The MC100EP195B is designed primarily for clock deskewing and timing adjustment in high-speed systems.
- What is the delay resolution and range of the MC100EP195B?
The device offers a delay resolution of about 10 ps and a range of up to 10.2 ns.
- How is the delay controlled in the MC100EP195B?
The delay is controlled by 10 data select inputs (D[9:0]) and can be set in real-time or locked using the LEN pin.
- Can the MC100EP195B be cascaded with other devices?
Yes, the device includes internal cascade circuitry, allowing multiple MC100EP195Bs to be cascaded for increased programmable range.
- What types of input signals can the MC100EP195B accept?
The device can accept LVPECL, LVDS, LVCMOS, ECL, and LVTTL level signals by adjusting the VEF and VCF pins.
- What is the purpose of the VBB pin in the MC100EP195B?
The VBB pin provides an internally generated reference voltage for rebiasing AC coupled inputs and as a switching reference voltage for single-ended inputs.
- What is the operating temperature range of the MC100EP195B?
The device operates within a temperature range of -40°C to +85°C.

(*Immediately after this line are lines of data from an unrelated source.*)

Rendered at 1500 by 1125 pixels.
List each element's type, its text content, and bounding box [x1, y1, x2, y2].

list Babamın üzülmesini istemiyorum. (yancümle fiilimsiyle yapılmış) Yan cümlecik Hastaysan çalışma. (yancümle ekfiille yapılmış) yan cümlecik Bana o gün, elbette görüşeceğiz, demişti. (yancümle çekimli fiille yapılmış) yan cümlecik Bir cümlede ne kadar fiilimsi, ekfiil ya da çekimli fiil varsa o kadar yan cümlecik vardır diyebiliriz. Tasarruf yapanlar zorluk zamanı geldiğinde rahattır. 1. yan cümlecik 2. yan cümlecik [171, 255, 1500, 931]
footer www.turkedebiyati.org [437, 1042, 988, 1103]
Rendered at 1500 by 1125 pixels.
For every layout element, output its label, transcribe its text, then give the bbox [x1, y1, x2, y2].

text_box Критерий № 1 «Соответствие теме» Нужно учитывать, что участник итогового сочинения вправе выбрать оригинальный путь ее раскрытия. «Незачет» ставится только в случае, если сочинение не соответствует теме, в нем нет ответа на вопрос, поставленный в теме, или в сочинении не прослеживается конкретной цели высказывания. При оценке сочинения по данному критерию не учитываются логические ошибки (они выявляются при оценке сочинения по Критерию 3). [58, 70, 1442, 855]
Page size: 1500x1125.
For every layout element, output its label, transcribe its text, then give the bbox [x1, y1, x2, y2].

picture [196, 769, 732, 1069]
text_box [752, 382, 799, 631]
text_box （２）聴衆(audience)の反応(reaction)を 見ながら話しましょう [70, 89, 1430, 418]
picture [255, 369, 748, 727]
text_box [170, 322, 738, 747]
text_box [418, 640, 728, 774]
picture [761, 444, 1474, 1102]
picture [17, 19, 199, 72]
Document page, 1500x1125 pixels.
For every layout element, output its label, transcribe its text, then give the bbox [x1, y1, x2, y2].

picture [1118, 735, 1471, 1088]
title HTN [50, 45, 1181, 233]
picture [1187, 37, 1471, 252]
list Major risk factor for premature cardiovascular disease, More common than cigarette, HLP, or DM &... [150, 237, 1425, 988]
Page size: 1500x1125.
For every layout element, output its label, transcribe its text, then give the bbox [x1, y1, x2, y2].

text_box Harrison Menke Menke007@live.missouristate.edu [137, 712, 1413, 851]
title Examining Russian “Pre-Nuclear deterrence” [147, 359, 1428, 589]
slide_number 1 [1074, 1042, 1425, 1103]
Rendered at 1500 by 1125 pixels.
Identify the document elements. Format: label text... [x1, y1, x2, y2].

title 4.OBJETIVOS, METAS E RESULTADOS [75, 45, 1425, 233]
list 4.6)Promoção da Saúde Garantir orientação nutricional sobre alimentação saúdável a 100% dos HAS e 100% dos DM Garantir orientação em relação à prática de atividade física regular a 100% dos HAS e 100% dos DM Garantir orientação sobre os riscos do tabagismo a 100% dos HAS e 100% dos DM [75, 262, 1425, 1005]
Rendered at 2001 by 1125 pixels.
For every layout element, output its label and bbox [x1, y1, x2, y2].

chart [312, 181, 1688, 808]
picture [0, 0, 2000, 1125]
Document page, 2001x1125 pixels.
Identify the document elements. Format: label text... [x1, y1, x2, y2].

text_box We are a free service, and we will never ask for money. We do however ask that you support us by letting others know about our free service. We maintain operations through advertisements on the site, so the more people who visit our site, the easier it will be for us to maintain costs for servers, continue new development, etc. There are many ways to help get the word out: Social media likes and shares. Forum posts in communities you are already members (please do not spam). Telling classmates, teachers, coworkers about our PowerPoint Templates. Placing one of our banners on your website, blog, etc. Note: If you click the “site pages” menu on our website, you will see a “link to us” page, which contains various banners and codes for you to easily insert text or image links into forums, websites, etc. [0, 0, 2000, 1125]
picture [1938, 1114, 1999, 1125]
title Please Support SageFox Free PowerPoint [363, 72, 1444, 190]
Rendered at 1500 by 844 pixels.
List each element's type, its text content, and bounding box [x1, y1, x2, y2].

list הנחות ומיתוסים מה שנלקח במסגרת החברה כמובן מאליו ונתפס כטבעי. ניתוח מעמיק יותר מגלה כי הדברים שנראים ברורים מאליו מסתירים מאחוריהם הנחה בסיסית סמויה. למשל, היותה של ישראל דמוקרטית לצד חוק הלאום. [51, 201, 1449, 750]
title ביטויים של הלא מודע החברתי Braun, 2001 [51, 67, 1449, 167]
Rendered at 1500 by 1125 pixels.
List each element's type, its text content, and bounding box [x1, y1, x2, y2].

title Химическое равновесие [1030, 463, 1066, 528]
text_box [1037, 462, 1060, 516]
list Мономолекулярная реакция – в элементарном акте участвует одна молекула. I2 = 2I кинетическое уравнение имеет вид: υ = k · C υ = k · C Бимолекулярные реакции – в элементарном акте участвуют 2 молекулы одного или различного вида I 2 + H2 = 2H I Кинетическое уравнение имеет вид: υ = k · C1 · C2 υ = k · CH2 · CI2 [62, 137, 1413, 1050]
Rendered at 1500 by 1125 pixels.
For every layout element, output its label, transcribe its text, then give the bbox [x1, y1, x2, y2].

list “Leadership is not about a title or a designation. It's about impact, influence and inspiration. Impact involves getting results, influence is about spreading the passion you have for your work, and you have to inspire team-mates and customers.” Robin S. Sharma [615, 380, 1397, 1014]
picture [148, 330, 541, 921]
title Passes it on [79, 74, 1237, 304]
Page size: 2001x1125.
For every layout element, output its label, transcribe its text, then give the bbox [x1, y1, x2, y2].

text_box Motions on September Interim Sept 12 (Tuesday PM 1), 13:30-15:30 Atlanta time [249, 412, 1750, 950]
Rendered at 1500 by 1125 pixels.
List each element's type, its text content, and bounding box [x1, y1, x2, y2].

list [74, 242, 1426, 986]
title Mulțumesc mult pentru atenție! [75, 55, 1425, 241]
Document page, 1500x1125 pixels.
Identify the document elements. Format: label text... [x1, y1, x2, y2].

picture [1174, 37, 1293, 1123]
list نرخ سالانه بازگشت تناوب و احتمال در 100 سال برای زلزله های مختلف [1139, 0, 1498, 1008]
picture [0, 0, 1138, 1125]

- How does the MC100EP195B handle temperature variations?
The device includes temperature compensation to ensure stable operation across a wide temperature range.
- What is the minimum delay of the MC100EP195B?
The minimum delay of the device is 2.2 ns.
- Can the MC100EP195B be used for measuring unknown delays?
Yes, the device can be used in combination with other components to measure the unknown delay of a device with high precision.